Required work = Find the "text: (325, 472) -> (287, 562), 15 -> 85" line in the records below and repeat it and every later line exactly, up to the last; do not include pictures.

Records from a collection:
• • •

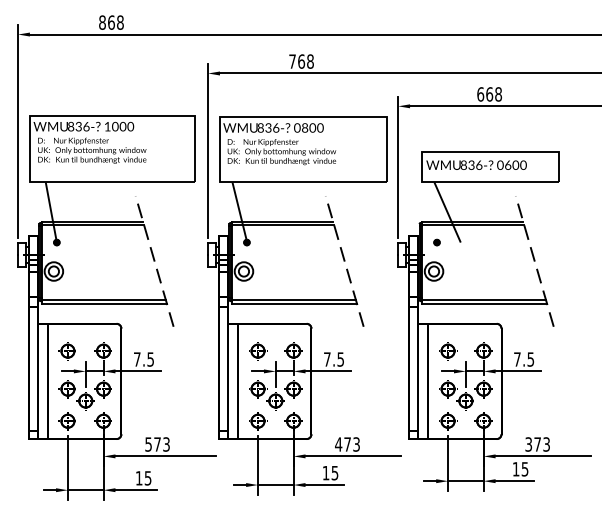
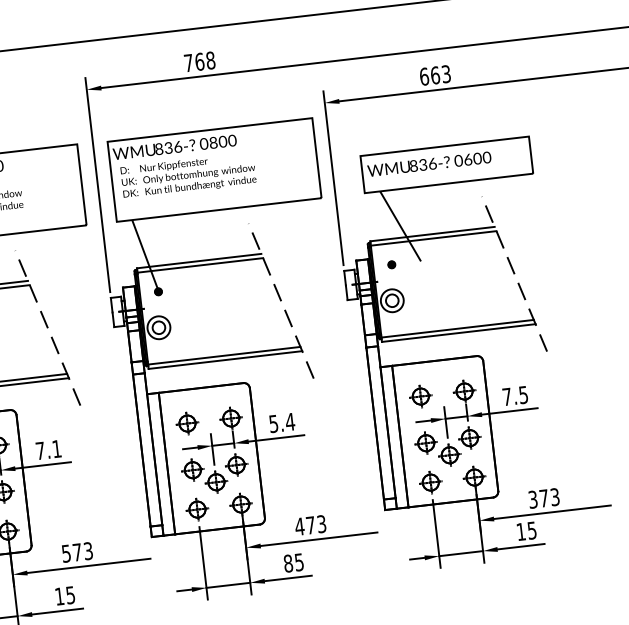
text: (498, 94) -> (446, 74), 668 -> 663
text: (150, 359) -> (56, 449), 7.5 -> 7.1
text: (334, 359) -> (282, 422), 7.5 -> 5.4
text: (325, 472) -> (287, 562), 15 -> 85

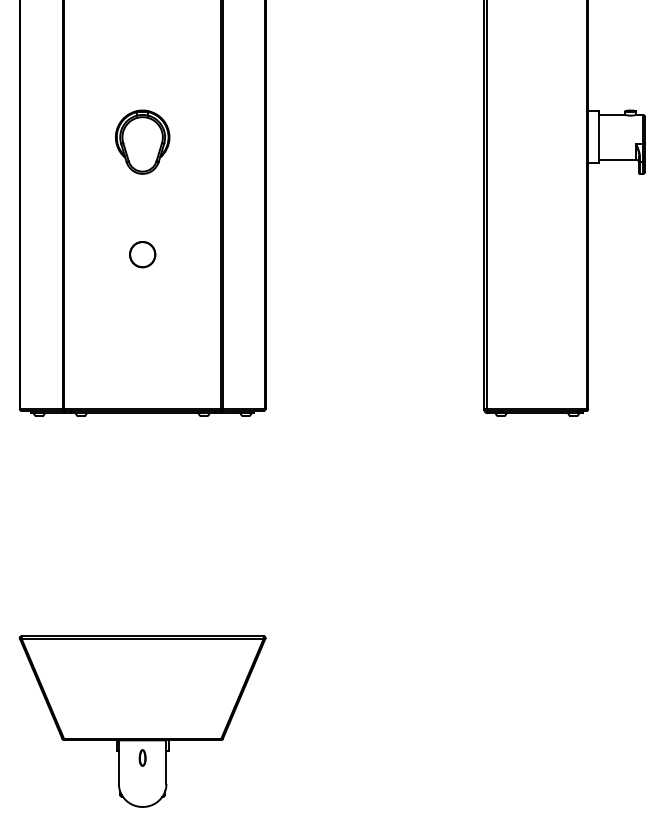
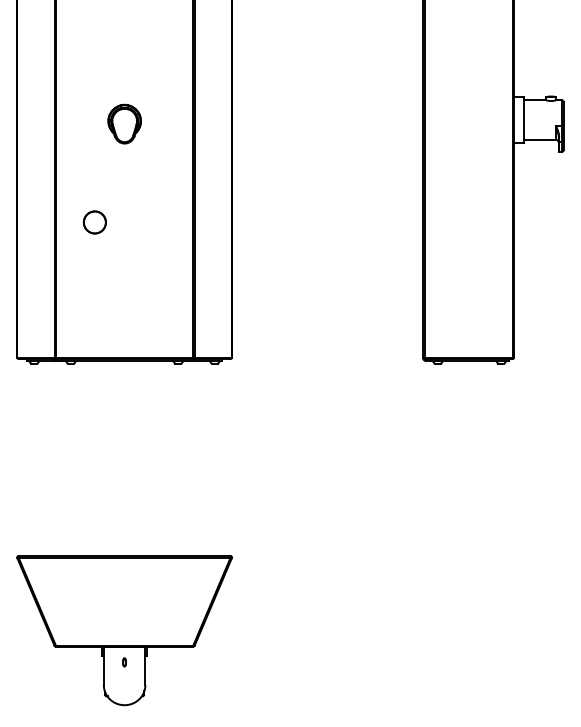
part: (142, 141) -> (124, 123), size x0.7
circle: (142, 254) -> (94, 222), moved
part: (142, 757) -> (124, 661), size x0.6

• • •

Exercise response =
text: (325, 472) -> (287, 562), 15 -> 85

part: (142, 141) -> (124, 123), size x0.7
circle: (142, 254) -> (94, 222), moved
part: (142, 757) -> (124, 661), size x0.6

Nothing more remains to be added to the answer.